The Execution Command and Parameters in the crawler are concatenated to form the actual Shell command for the
crawler task. For example, if the Execute Command of a certain crawler is python main.py and the parameter
is spider1, then the Shell command for the crawler task will be python main.py spider1.
Why does Crawlab always pull version v0.7.0 instead of the latest version?
For users in China, it is highly possible that you have configured the Aliyun mirror proxy. Please use other mirror proxies, such as Tencent Cloud mirror proxy.
How do I upgrade from v0.6 to v0.7?
v0.7 switches node-to-node communication and file synchronization to gRPC, which is a breaking change: v0.7 and
v0.6.x nodes cannot interoperate, so you must upgrade the whole cluster (master and all workers) together. Make sure
the master node's gRPC port (default 9666) is reachable by every worker node.
For step-by-step instructions, see the Migration Guide.
Does Crawlab support Scrapy?
Yes, Crawlab supports Scrapy, and it has a built-in pipeline that can be used. You just need to
add crawlab.CrawlabPipeline to the ITEM_PIPELINS in the settings.py file to integrate it.
For more details, please refer to Data Integration.
Does Crawlab support Selenium?
Yes, Crawlab supports Selenium for web scraping. For more details, please refer to Selenium Spider Integration.
Why do scheduled tasks not run as expected?
First of all, check if your scheduled task is enabled.

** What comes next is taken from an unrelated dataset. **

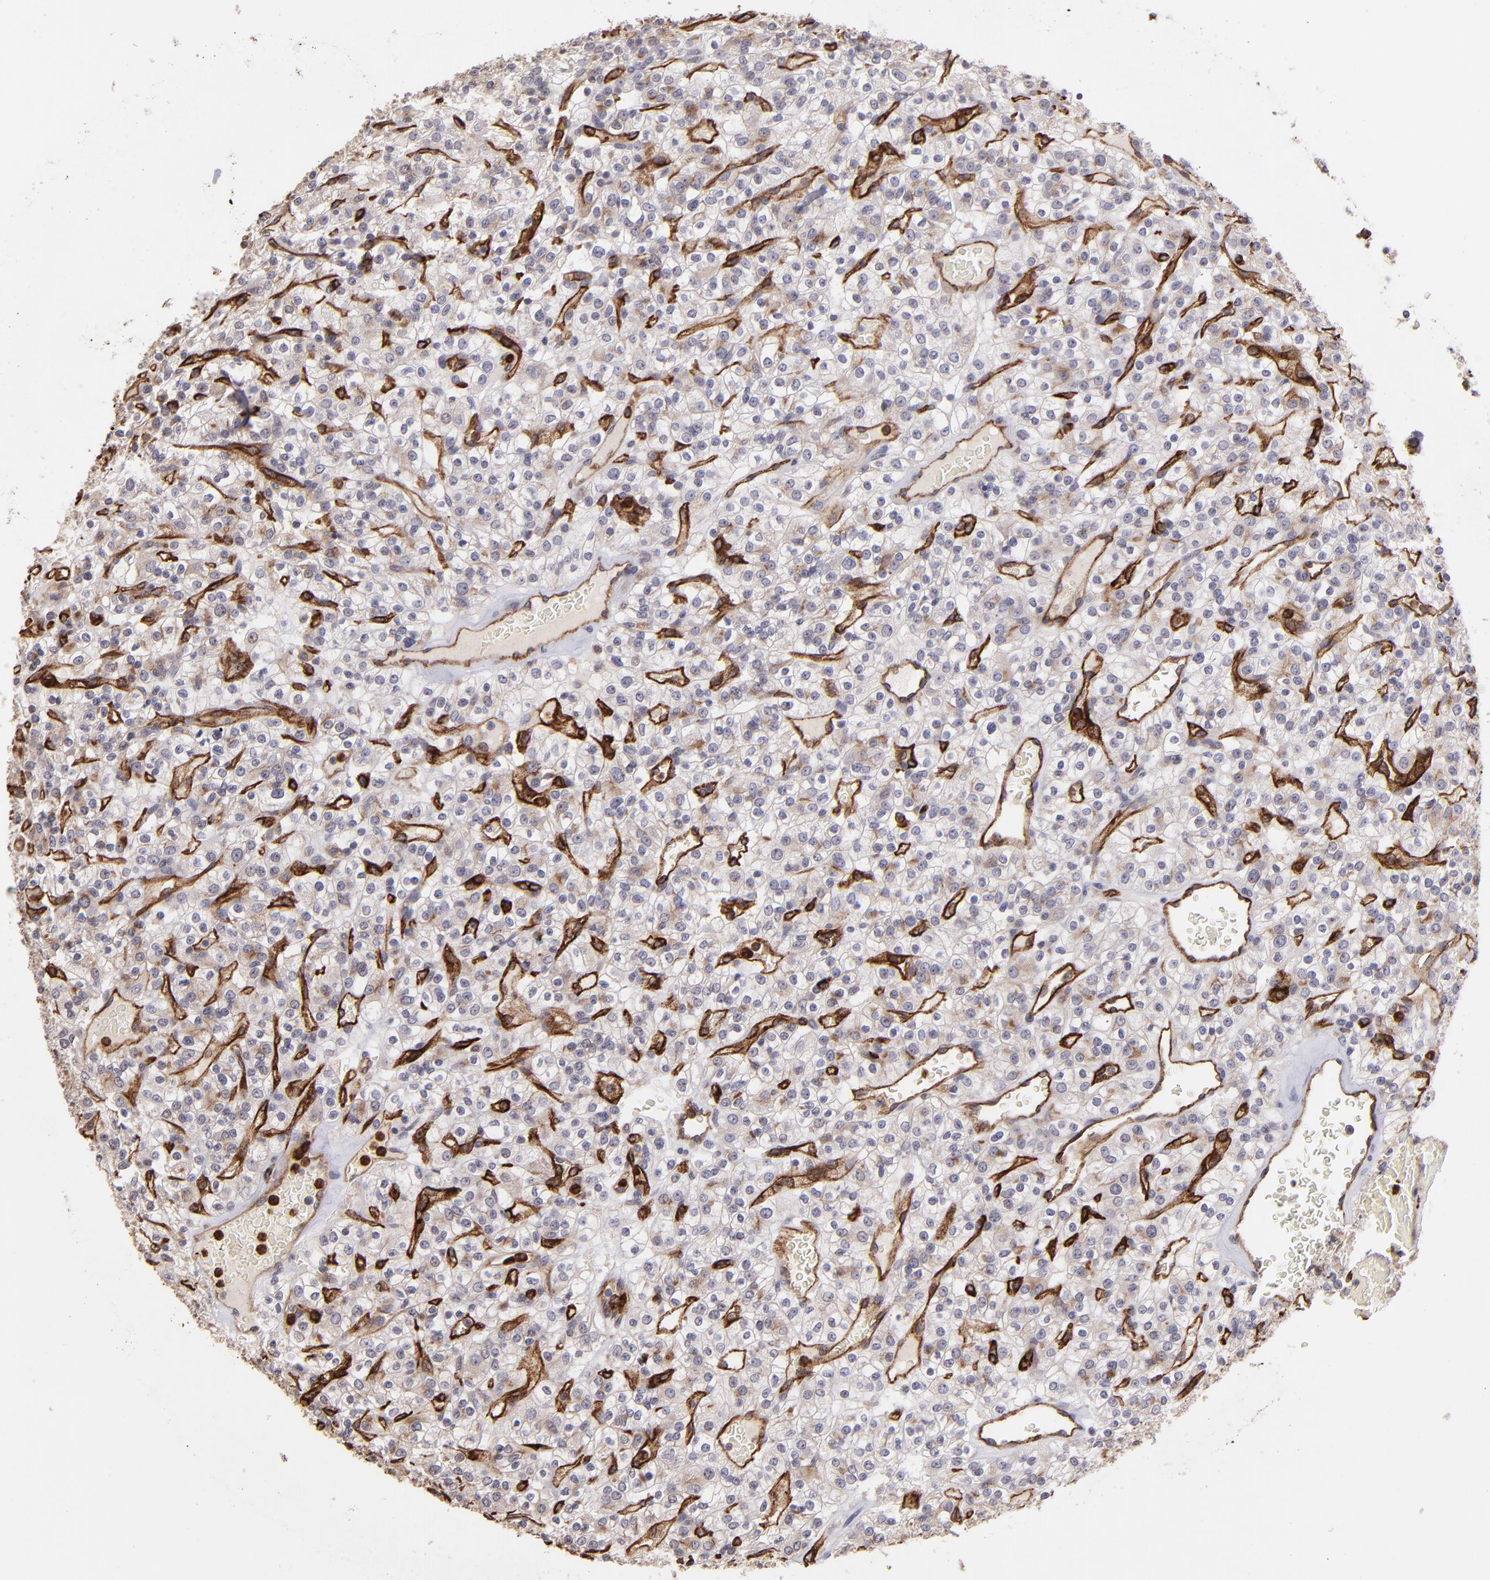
{"staining": {"intensity": "negative", "quantity": "none", "location": "none"}, "tissue": "renal cancer", "cell_type": "Tumor cells", "image_type": "cancer", "snomed": [{"axis": "morphology", "description": "Normal tissue, NOS"}, {"axis": "morphology", "description": "Adenocarcinoma, NOS"}, {"axis": "topography", "description": "Kidney"}], "caption": "This is a micrograph of immunohistochemistry (IHC) staining of renal cancer, which shows no expression in tumor cells.", "gene": "DYSF", "patient": {"sex": "female", "age": 72}}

If enabled, it is very likely that your time zone is not set to your local time. You need to set the environment
variable TZ to your local time zone, such as Asia/Shanghai.
Reference: Issue #1383
What is Crawlab AI?
Crawlab AI is a new product of Crawlab. It is in an early stage of development and provides a playground for users to experiment with intelligent data extraction. You can visit the Crawlab AI website for more information.